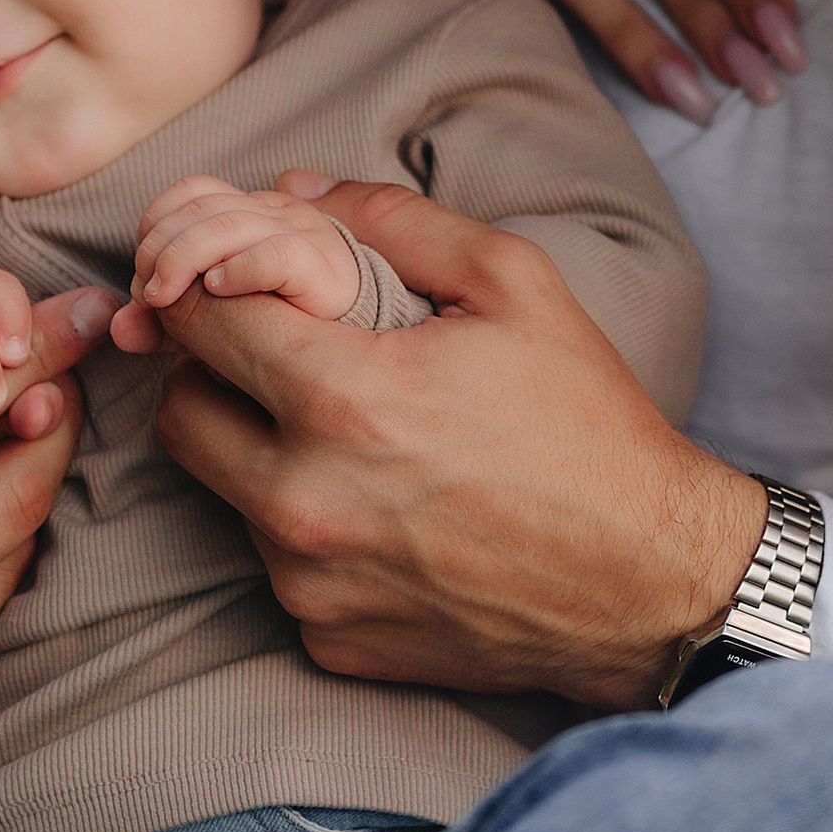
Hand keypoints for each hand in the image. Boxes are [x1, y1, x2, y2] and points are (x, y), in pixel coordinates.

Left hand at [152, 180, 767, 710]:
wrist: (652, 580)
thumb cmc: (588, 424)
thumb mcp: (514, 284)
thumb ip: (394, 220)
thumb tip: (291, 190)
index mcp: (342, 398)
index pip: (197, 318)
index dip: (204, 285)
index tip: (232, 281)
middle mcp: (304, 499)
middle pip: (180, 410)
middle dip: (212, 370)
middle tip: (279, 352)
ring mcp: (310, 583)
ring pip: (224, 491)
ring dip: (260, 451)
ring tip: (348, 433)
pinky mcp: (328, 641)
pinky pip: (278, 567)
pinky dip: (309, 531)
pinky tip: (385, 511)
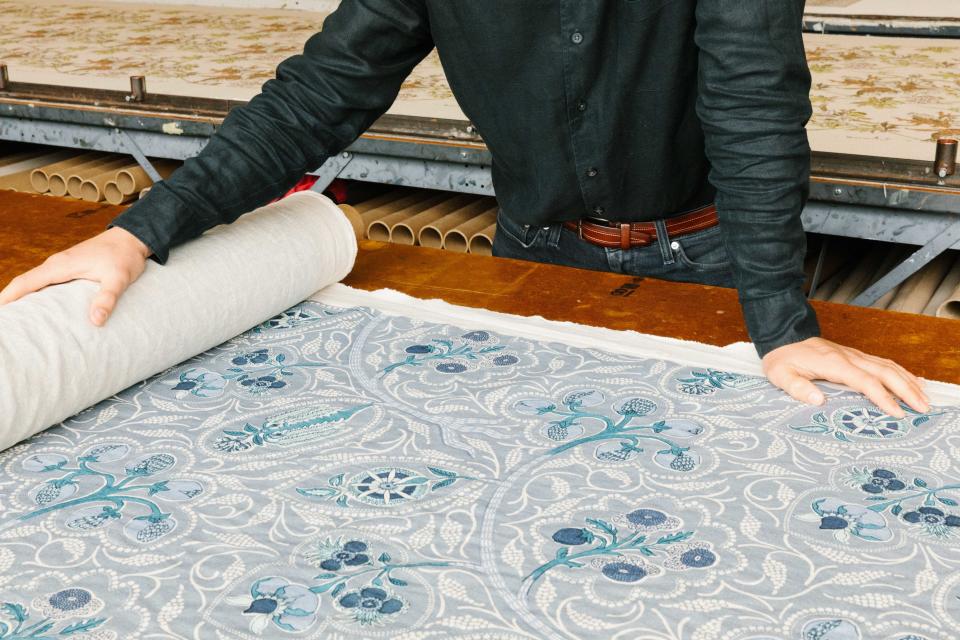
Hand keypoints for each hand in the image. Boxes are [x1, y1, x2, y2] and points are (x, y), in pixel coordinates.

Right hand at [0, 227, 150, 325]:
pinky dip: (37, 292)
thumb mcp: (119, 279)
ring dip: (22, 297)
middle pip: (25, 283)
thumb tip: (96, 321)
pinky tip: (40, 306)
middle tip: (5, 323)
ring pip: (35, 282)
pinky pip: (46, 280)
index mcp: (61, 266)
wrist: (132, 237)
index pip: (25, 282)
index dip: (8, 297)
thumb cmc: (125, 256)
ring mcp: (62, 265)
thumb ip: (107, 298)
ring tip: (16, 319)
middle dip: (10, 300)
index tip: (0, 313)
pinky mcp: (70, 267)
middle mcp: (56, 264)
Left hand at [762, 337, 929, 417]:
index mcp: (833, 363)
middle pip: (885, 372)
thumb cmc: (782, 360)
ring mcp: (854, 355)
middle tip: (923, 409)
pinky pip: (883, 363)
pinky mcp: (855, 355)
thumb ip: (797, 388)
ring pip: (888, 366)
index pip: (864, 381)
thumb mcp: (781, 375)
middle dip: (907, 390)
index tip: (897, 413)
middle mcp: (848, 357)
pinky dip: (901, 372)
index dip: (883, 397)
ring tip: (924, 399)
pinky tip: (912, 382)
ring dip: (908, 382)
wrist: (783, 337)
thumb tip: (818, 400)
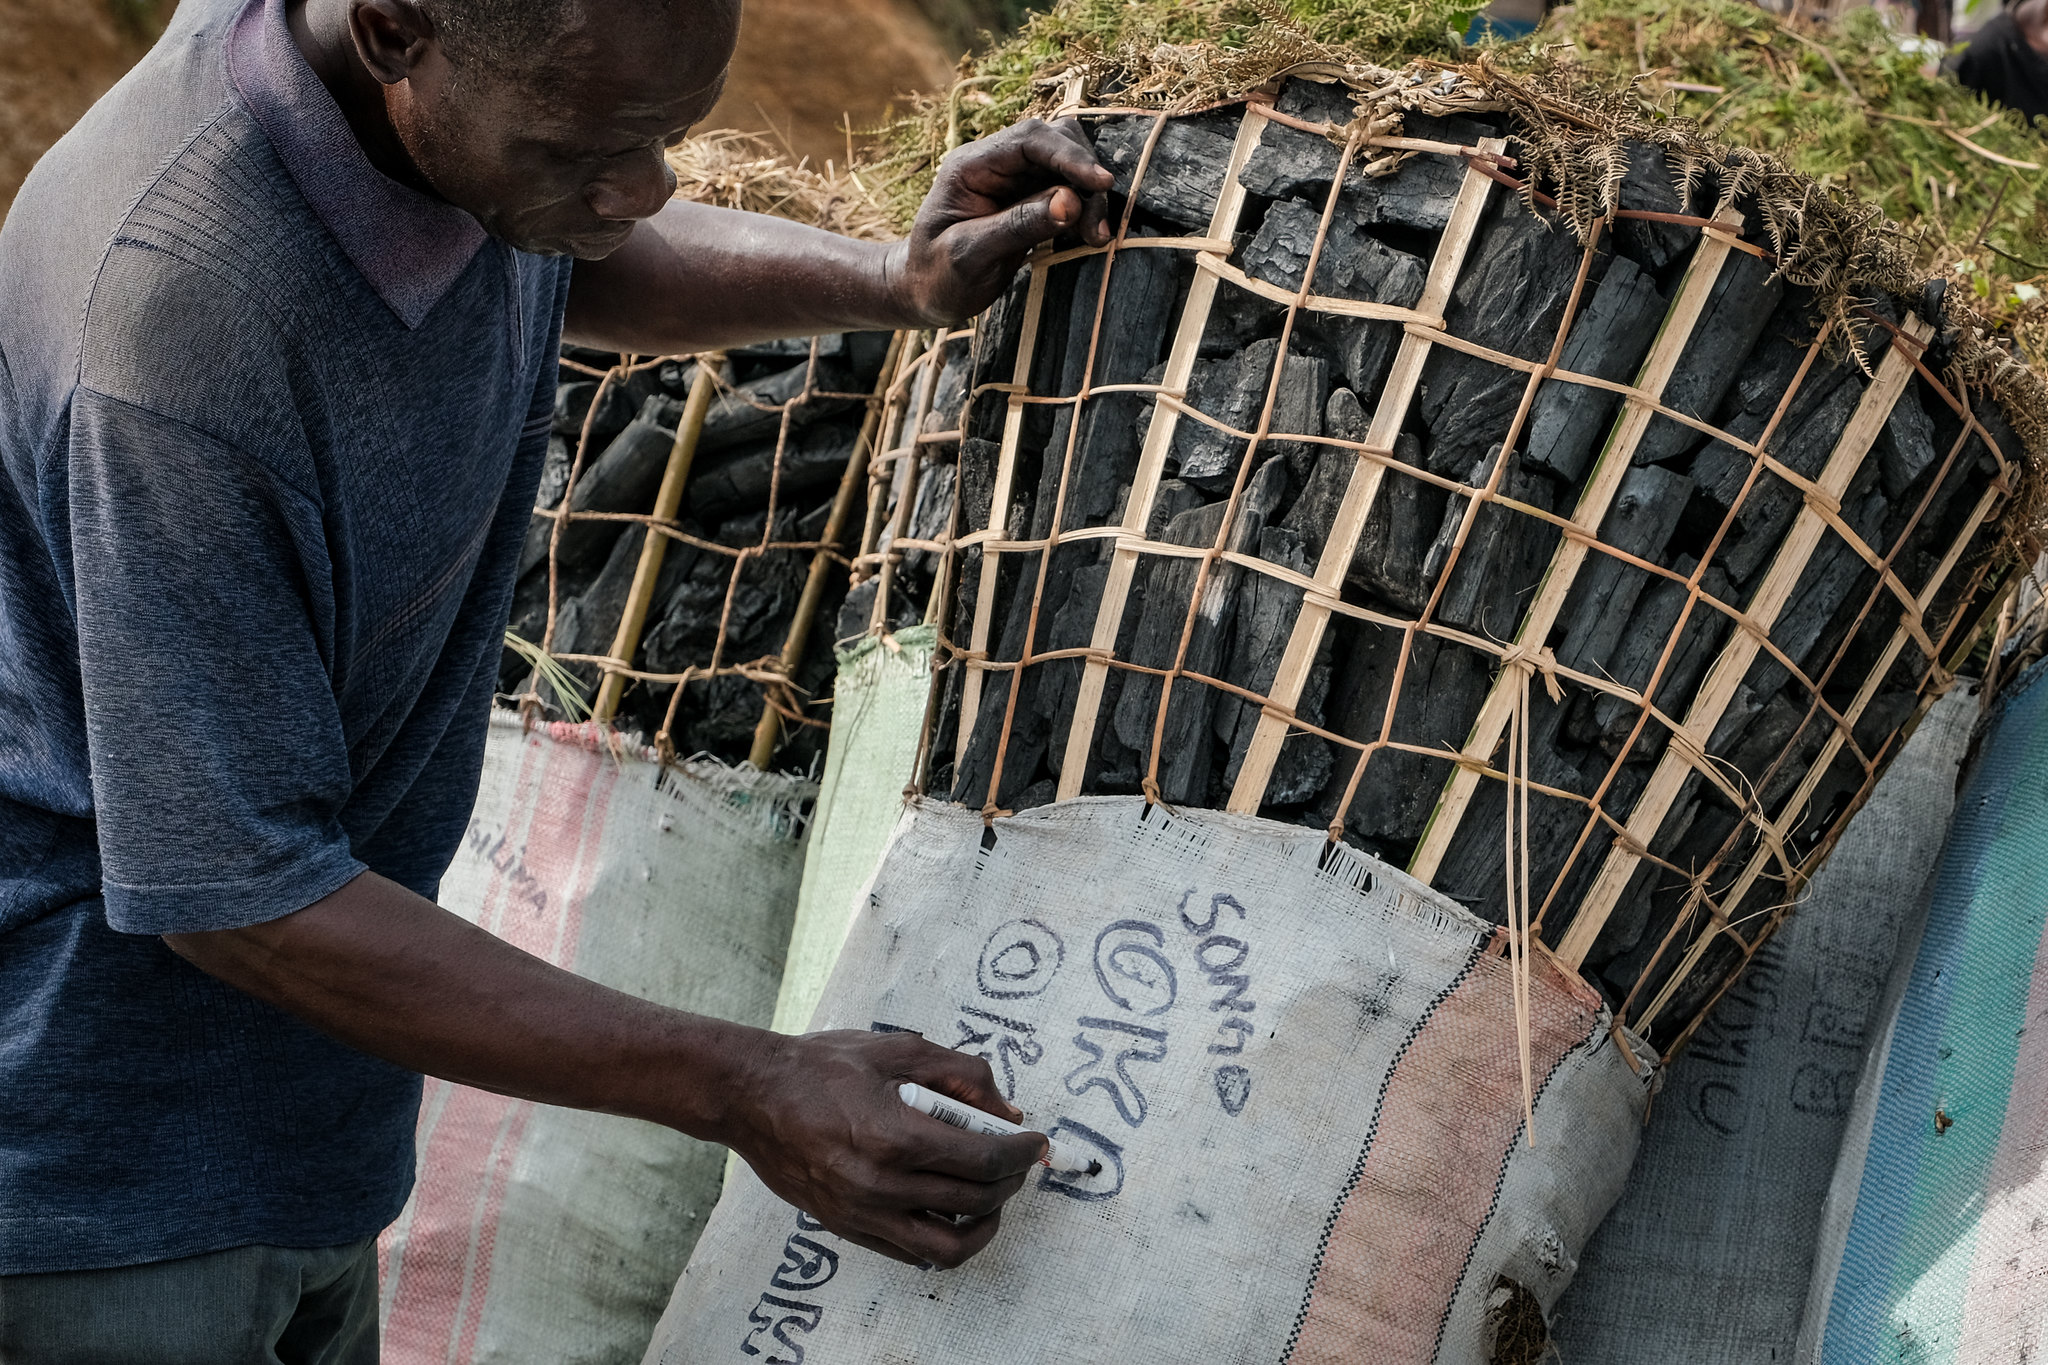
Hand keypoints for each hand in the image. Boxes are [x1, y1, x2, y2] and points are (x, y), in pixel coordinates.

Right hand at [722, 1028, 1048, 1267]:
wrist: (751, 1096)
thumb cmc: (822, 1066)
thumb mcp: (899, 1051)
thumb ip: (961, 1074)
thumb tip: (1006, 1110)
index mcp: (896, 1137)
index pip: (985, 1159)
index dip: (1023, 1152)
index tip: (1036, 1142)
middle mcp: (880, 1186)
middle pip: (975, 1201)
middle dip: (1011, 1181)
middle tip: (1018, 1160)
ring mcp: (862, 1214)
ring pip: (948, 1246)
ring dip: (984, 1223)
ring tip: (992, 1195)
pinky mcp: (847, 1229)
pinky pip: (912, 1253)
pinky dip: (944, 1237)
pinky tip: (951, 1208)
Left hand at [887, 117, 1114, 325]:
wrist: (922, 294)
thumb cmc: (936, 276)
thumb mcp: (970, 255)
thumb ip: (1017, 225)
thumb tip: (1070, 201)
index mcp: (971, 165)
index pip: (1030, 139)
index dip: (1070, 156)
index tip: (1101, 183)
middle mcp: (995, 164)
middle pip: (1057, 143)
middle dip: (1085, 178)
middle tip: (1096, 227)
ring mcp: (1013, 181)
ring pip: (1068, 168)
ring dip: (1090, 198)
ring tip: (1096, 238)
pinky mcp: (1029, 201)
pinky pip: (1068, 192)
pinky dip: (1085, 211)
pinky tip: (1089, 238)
* * *
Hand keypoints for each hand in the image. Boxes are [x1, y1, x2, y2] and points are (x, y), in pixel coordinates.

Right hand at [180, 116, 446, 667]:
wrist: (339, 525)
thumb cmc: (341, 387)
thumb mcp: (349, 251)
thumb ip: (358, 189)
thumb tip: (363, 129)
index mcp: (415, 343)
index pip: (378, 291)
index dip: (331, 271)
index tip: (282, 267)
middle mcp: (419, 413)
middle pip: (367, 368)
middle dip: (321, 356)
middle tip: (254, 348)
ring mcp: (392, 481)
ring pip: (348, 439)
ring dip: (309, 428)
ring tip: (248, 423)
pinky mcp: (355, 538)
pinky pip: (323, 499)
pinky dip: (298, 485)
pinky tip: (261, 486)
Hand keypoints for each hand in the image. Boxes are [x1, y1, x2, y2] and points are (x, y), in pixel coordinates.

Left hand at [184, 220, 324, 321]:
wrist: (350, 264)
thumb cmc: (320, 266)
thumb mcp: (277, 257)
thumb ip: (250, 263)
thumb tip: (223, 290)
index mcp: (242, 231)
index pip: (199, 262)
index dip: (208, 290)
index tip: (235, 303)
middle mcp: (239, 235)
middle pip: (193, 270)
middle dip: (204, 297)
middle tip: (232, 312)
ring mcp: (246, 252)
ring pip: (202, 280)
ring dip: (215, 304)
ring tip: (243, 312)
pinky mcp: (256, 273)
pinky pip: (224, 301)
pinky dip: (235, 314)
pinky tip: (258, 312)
---
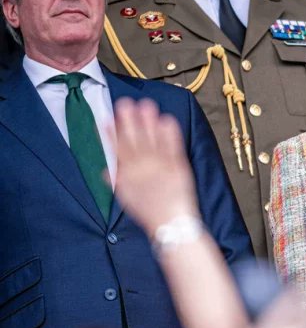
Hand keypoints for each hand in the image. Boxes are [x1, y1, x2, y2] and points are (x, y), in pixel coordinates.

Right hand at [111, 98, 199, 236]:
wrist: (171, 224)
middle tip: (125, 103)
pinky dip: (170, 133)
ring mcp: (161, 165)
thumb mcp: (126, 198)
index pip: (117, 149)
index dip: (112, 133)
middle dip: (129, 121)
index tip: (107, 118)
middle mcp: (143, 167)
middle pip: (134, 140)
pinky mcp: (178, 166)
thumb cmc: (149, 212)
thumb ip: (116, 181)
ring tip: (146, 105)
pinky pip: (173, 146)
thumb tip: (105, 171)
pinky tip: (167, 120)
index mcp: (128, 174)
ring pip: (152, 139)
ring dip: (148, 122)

[Work item] Find and copy each line of the material that holds the word "wrist".

[Answer for the task]
wrist: (652, 580)
wrist: (132, 237)
wrist: (783, 337)
wrist: (751, 1096)
wrist: (922, 294)
wrist: (339, 525)
wrist: (350, 264)
wrist: (171, 224)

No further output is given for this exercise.